Start of READING TEXT
Here is my answer to the given question.

Option D is the correct statement i.e, Issuing additional common shares will increase share capital

Common stock :

   It is a security that represents ownership in a company. They make money by collecting dividends which are a portion of companies earnings and common stock holder can have voting rights in a company. In a liquidation, common stockholders receive whatever assets remain after creditors, bondholders, and preferred stockholders are paid.

Prefered stock :

It is a form of stock which may have any combination of features not possessed by common stock including properties of both an equity and a debt instrument and is generally considered a hybrid instrument. It is also called as preferred shares or preference shares. Preference share holders earns more than the amount earned by the common stock holders. Preference shareholders will not have voting rights.

Retained earnings :

It  represent the portion of a company's net income during a given accounting period that isn't paid out to stockholders as dividends, but rather, is retained to reinvest in the business. A business generates earnings that can be positive (Means Profit) or negative (Means losses).

Positive profits give a lot of room to the business owner(s) or the company management to utilize the surplus money earned. Often this profit is paid out to shareholders, but it can also be re-invested back into the company for growth purposes. The money not paid to shareholders counts as retained earnings.

Growing companies often choose to avoid dividend payments and instead retain as much of their earnings as possible to help fuel their development. R

Explanation :
When a company issues common stock to raise capital, the proceeds from the sale of that stock become part of its total shareholders' equity but do not affect retained earnings and Retained earning will be be affected by common stock only when they pay dividends to the common stock holders i.e retained earnings will decrease

so option A & C are incorrect

When a company is issuing any additional shares it will only increase the share capital ( within authorized capital ) whether it is common shares or preference shares it wont decrease the share capital.

so option B issuing addition preferred shares will decrease share capital is incorrect

So we can say from above explanation option D is the correct statement i.e issuing addition common shares will increase the share capital.
End of READING TEXT
Start of ITEMS
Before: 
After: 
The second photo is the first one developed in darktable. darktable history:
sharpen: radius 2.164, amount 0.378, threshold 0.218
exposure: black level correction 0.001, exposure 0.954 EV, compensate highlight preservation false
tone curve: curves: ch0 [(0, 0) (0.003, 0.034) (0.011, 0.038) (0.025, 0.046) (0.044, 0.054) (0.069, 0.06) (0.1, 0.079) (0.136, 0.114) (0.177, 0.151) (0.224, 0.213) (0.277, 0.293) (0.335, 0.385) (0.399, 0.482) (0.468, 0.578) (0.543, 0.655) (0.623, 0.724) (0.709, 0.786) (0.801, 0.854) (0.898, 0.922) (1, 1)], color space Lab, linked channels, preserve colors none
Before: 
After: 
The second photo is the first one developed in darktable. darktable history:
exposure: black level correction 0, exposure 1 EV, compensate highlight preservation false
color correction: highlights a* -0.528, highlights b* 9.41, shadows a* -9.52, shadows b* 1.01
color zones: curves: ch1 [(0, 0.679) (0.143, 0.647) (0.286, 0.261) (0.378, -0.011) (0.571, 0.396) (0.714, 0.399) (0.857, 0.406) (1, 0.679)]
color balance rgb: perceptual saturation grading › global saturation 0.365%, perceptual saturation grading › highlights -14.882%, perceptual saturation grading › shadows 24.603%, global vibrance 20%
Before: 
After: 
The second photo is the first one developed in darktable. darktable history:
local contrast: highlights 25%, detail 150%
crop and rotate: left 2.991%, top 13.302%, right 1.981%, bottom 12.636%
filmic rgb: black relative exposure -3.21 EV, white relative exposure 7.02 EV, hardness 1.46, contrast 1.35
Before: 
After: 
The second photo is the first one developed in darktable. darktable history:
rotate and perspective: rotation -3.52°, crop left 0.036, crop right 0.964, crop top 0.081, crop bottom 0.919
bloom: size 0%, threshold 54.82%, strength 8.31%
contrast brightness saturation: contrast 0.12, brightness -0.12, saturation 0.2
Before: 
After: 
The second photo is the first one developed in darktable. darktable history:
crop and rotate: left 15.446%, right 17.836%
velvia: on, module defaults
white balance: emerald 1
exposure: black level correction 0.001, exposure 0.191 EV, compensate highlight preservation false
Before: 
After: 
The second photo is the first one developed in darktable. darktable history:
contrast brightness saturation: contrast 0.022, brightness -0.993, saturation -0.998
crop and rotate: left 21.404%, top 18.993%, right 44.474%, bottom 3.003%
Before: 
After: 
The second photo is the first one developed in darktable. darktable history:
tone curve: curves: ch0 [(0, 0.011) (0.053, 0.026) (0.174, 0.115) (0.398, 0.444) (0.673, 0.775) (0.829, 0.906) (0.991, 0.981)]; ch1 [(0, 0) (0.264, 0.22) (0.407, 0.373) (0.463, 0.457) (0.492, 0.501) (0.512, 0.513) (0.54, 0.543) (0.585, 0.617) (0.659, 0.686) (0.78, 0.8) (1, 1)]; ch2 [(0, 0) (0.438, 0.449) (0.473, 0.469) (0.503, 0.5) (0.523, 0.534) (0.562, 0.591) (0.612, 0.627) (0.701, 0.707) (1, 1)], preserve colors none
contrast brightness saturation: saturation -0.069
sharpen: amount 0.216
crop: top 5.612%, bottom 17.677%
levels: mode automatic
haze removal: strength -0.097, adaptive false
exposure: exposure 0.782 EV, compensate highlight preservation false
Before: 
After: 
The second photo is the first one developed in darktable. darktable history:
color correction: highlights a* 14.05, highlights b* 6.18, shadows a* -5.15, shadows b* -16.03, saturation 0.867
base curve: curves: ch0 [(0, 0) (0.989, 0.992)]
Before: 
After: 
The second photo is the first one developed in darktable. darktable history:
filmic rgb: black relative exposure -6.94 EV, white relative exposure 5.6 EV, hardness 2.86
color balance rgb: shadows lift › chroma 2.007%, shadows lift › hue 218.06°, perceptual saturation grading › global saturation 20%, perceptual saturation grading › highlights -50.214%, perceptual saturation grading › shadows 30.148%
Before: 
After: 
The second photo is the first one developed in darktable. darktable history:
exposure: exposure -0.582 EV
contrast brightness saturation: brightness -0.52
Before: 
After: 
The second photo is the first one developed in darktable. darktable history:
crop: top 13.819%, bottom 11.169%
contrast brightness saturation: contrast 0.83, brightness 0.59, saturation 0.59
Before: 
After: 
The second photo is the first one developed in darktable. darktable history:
End of ITEMS
From the stock explanation above, duplicate the passage that begins with the words "Positive profits give" and ends with "as retained earnings.". Reproduce it word for word.

SOLUTION FOR THIS EXERCISE |
Positive profits give a lot of room to the business owner(s) or the company management to utilize the surplus money earned. Often this profit is paid out to shareholders, but it can also be re-invested back into the company for growth purposes. The money not paid to shareholders counts as retained earnings.